What a great read! This made my day, and it is early in the morning here. :-D :mrgreen:

I will spare me a comment... .


----------



## woodsdenis (Nov 14, 2013)

Have a look at the HZ perc by Spitfire just announced, a 200 gb lib for £299. I absolutely understand that lib size does not equal quality. The HZ library has been mixed by HZ, Alan Meyerson and Geoff Foster !!!!Somehow I think NI need to look at the pricing of this or be left behind.

To reiterate , I think this is a great product, but in the current marketplace viewed against what is being released it doesn't make sense at this price point.


----------



## korgscrew (Nov 14, 2013)

woodsdenis @ Thu Nov 14 said:


> Have a look at the HZ perc by Spitfire just announced, a 200 gb lib for £299. I absolutely understand that lib size does not equal quality. The HZ library has been mixed by HZ, Alan Meyerson and Geoff Foster !!!!Somehow I think NI need to look at the pricing of this or be left behind.
> quote]
> 
> Exactly!
> ...


----------



## Craig Sharmat (Nov 14, 2013)

woodsdenis @ Thu Nov 14 said:


> Have a look at the HZ perc by Spitfire just announced, a 200 gb lib for £299. I absolutely understand that lib size does not equal quality. The HZ library has been mixed by HZ, Alan Meyerson and Geoff Foster !!!!Somehow I think NI need to look at the pricing of this or be left behind.
> 
> To reiterate , I think this is a great product, but in the current marketplace viewed against what is being released it doesn't make sense at this price point.



2 different animals even if the emphasis is on percussion. NI gives you patterns, I am not seeing anything like that on the SF lib, their emphasis appears to be detail and sound.


----------



## germancomponist (Nov 14, 2013)

Craig Sharmat @ Thu Nov 14 said:


> woodsdenis @ Thu Nov 14 said:
> 
> 
> > Have a look at the HZ perc by Spitfire just announced, a 200 gb lib for £299. I absolutely understand that lib size does not equal quality.
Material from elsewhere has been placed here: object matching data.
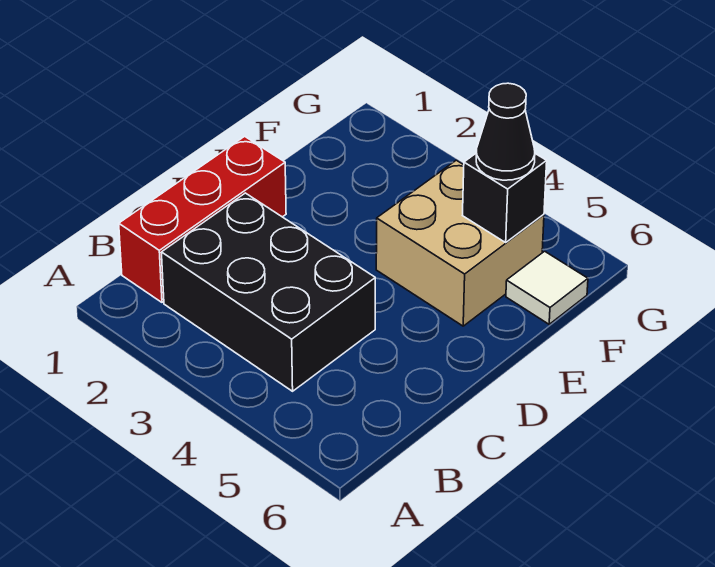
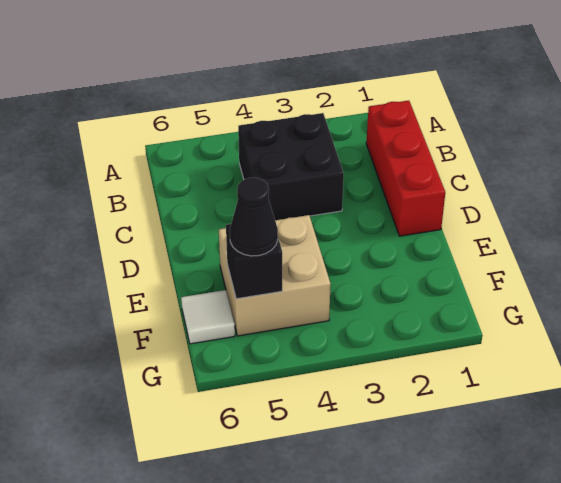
black brick B2:C4 level 1 -> black brick B3:C4 level 1

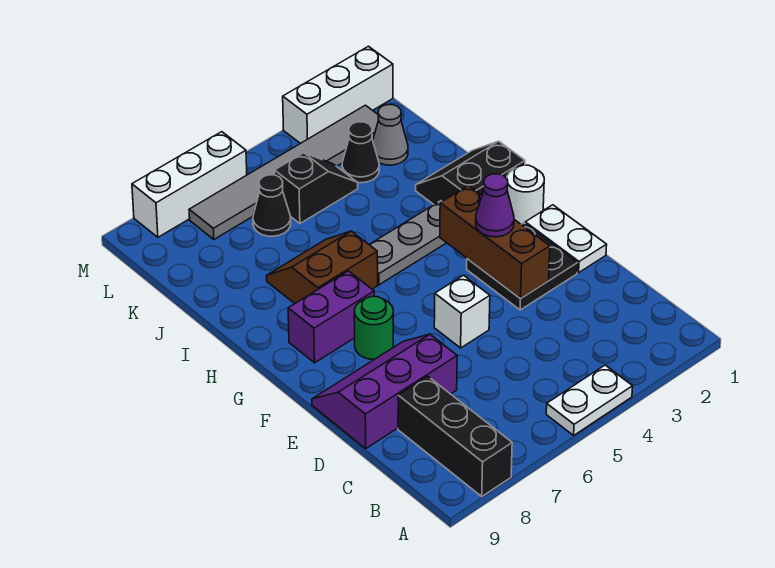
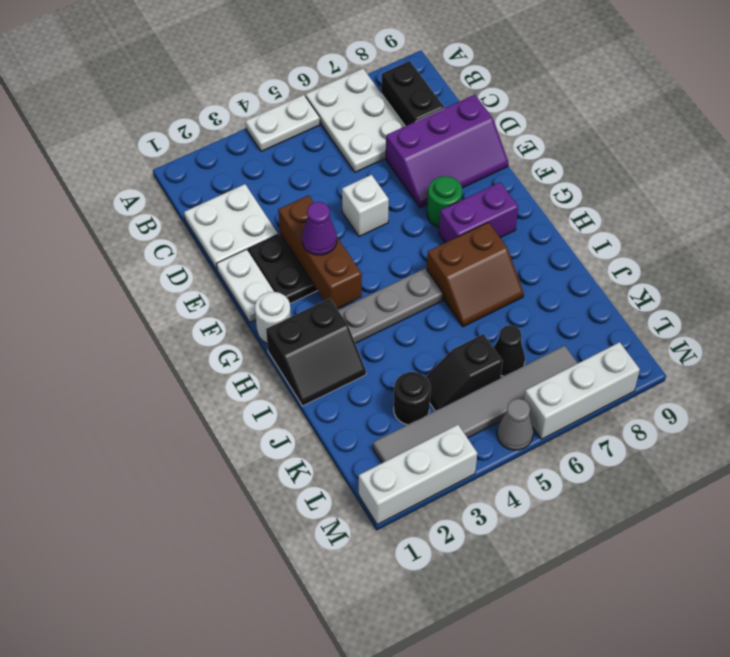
none -> white plate A6:C7 level 1
black brick A8:C8 level 1 -> black brick B8:C8 level 1
none -> white plate C1:D2 level 1
grey cone K2 level 1 -> grey cone M5 level 1
black cone K3 level 1 -> black round brick K3 level 1

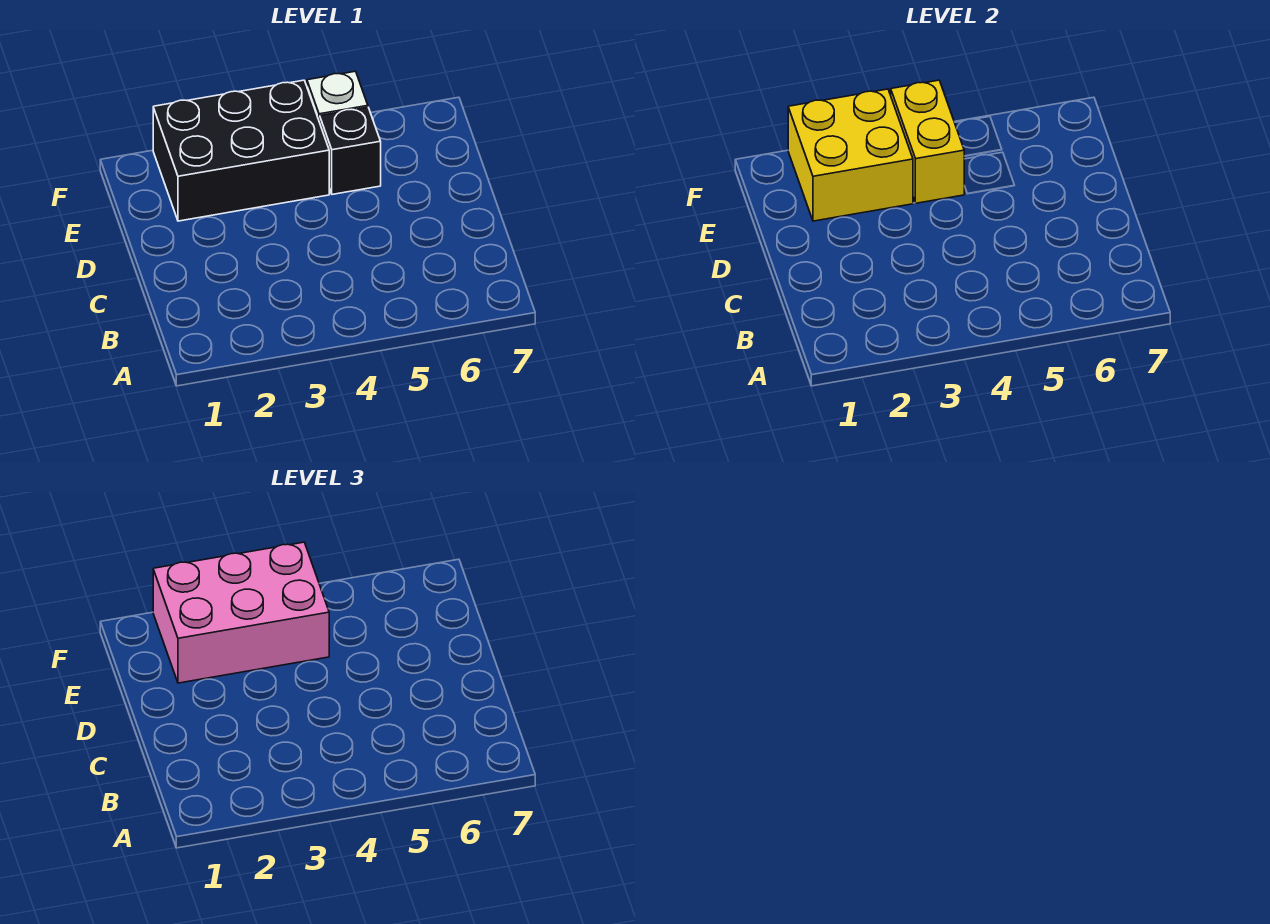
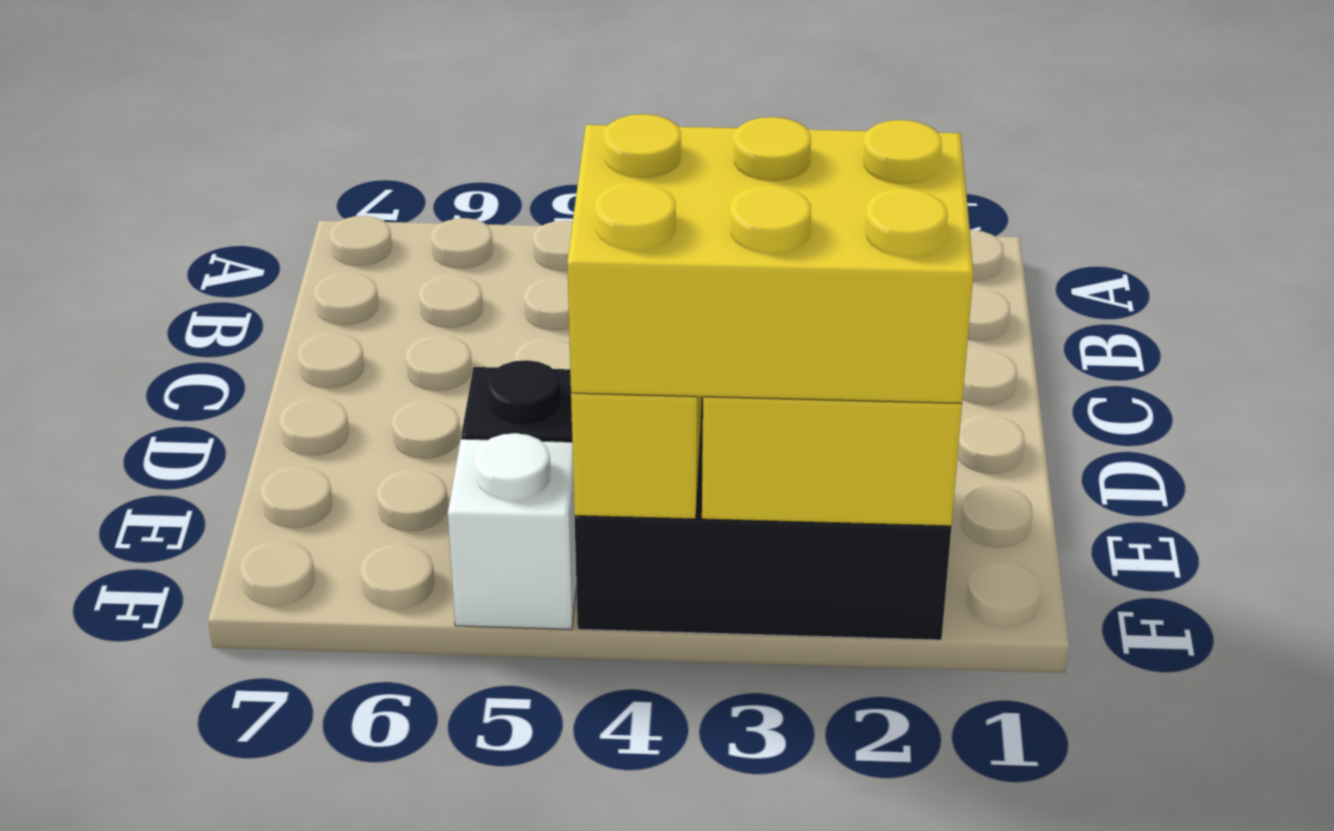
pink brick E2:F4 level 3 -> yellow brick E2:F4 level 3

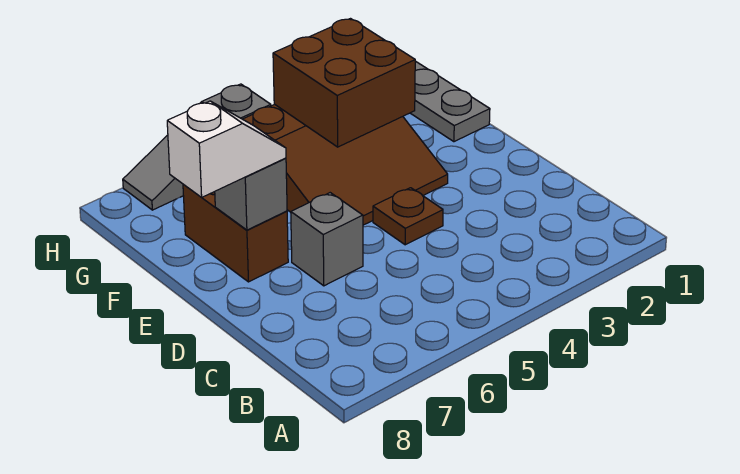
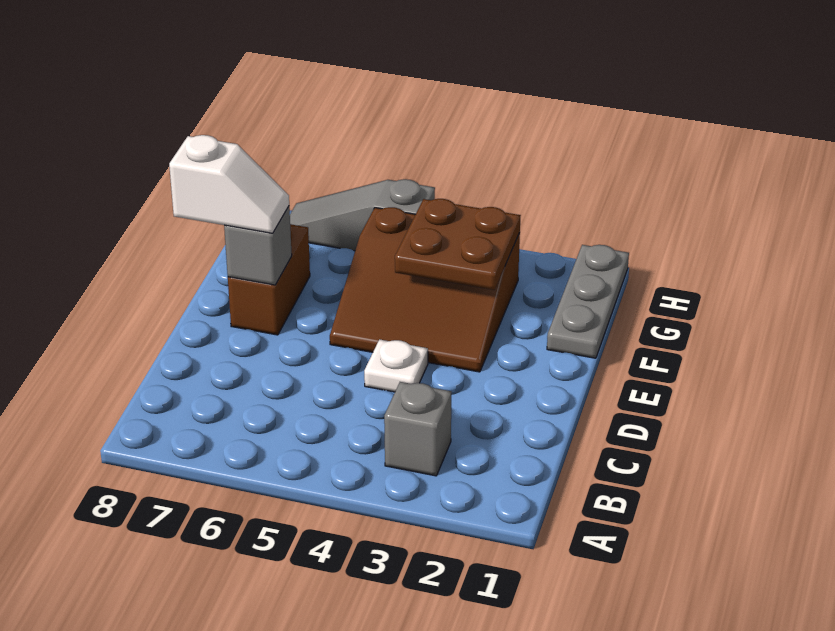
brown plate D4 level 1 -> white plate D4 level 1
grey brick D6 level 1 -> grey brick B3 level 1
brown brick F3:G4 level 2 -> brown plate F3:G4 level 2

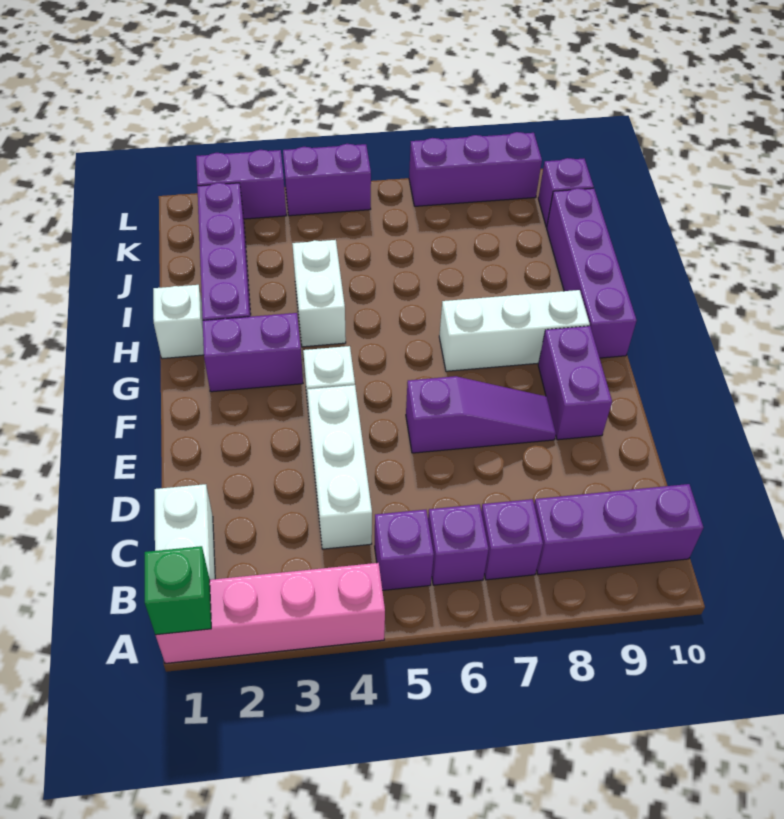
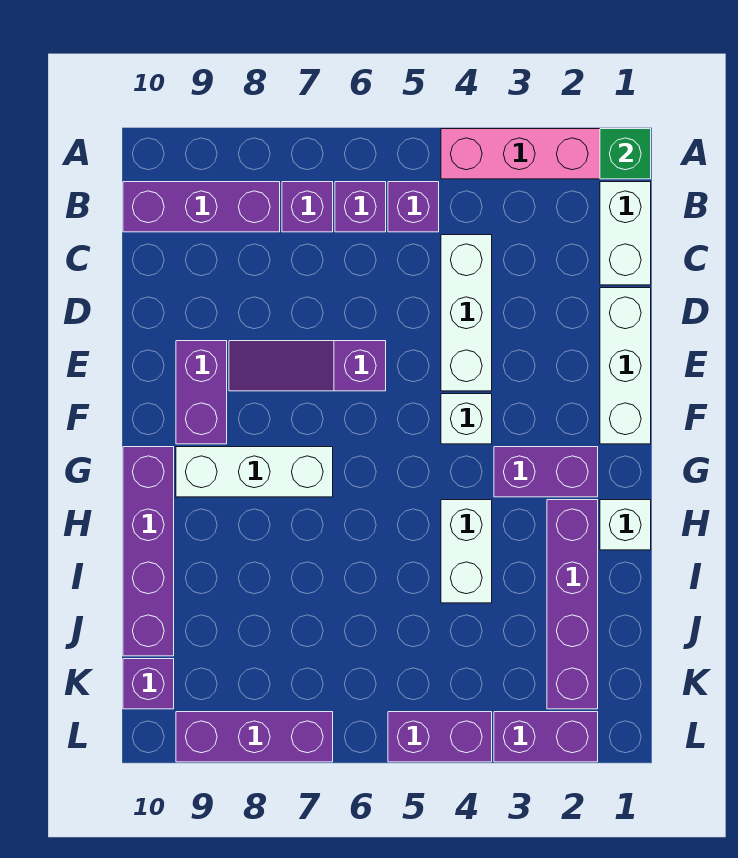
none -> white brick D1:F1 level 1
The HZ library has been mixed by HZ, Alan Meyerson and Geoff Foster !!!!Somehow I think NI need to look at the pricing of this or be left behind.
> ...



Yes,

2 different companies with 2 different target groups.


----------



## Astronaut FX (Nov 14, 2013)

I find this discussion fascinating.

If I wasn't fortunate enough to have the funds available to take advantage of the special two week intro price break, I'd be looking at a regular price of around $650 USD for HZ versus $299 for Action Strikes. If not for the intro pricing (and my 25% voucher from Albion) that $650 would be a bit painful for a percussion library...even with Spitfire's reputation and history of quality. With the intro pricing (and hopefully the Albion voucher) it will absolutely be a no brainer.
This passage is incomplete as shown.